▶ _WHAT THE EXERCISE ASKS_: Reproduce word for word the lines between those holding "119 201 41.09" and "628 314 1159.6", inclusive, and nothing else from the data below.

▶ _EXCERPTED RECORDS_:

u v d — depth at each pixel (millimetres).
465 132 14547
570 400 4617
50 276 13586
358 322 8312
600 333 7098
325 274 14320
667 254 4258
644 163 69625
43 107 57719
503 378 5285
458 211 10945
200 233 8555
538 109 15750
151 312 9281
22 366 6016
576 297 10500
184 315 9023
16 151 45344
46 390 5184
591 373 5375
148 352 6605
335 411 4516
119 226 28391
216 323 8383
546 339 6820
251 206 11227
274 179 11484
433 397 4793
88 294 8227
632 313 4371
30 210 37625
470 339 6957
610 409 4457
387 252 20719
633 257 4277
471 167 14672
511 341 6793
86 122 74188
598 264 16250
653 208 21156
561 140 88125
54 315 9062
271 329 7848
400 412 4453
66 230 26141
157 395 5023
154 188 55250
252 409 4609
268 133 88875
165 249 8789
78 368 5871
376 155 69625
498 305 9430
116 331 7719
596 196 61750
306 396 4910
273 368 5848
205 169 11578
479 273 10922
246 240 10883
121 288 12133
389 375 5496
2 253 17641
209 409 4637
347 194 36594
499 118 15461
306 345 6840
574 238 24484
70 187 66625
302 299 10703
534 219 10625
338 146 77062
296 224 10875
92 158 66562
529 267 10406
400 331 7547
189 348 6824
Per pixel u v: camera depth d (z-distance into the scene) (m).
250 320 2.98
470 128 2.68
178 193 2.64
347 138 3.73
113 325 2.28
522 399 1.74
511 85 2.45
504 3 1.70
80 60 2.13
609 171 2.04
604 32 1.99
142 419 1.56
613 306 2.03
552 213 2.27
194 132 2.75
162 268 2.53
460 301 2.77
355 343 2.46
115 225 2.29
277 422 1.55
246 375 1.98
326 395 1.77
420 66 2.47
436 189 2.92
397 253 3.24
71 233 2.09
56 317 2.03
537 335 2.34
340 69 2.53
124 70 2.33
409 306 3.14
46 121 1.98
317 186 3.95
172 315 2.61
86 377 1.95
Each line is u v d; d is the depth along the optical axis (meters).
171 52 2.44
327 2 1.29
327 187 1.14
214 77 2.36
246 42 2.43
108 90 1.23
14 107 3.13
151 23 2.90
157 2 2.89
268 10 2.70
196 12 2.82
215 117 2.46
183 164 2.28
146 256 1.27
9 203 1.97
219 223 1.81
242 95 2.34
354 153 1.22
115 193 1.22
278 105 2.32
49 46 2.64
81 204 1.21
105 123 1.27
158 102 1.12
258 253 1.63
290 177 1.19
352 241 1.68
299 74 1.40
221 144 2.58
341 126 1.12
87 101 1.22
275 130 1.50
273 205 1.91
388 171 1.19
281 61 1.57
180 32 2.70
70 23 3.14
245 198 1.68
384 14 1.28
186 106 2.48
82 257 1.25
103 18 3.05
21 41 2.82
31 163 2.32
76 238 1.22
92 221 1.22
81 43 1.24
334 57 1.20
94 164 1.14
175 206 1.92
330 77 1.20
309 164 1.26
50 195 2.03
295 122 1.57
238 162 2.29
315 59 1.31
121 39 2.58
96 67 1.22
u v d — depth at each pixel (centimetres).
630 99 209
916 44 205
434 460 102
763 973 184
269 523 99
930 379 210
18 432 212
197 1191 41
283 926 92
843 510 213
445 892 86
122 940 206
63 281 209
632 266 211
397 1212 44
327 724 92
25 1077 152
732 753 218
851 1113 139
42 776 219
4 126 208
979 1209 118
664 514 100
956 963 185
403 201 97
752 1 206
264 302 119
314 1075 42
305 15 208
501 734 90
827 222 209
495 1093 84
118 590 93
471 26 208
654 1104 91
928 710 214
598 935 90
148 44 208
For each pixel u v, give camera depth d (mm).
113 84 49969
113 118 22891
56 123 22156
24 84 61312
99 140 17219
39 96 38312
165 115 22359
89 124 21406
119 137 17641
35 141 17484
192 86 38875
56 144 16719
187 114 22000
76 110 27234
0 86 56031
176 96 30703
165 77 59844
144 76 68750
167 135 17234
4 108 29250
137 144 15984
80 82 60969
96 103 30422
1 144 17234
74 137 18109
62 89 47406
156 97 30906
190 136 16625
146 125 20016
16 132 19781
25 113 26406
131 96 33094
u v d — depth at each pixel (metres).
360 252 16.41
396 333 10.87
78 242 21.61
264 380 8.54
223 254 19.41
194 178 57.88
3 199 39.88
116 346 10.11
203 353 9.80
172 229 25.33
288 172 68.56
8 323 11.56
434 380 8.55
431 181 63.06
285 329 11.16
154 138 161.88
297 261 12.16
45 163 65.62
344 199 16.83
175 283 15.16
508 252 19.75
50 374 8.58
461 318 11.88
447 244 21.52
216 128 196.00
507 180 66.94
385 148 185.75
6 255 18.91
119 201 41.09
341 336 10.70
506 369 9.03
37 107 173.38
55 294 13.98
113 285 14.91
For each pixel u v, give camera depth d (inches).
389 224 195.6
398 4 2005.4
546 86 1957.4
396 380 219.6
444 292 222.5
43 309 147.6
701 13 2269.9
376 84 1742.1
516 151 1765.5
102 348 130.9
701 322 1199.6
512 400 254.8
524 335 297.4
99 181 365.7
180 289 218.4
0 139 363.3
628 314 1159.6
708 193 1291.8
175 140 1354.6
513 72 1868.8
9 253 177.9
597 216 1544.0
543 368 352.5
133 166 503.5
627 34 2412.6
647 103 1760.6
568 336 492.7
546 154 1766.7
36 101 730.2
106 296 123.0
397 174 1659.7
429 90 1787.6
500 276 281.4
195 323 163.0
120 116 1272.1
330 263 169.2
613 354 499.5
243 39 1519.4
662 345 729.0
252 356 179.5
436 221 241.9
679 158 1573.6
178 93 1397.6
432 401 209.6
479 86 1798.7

▶ _SOLUTION BELOW_:
119 201 41.09
341 336 10.70
506 369 9.03
37 107 173.38
55 294 13.98
113 285 14.91
For each pixel u v, give camera depth d (inches).
389 224 195.6
398 4 2005.4
546 86 1957.4
396 380 219.6
444 292 222.5
43 309 147.6
701 13 2269.9
376 84 1742.1
516 151 1765.5
102 348 130.9
701 322 1199.6
512 400 254.8
524 335 297.4
99 181 365.7
180 289 218.4
0 139 363.3
628 314 1159.6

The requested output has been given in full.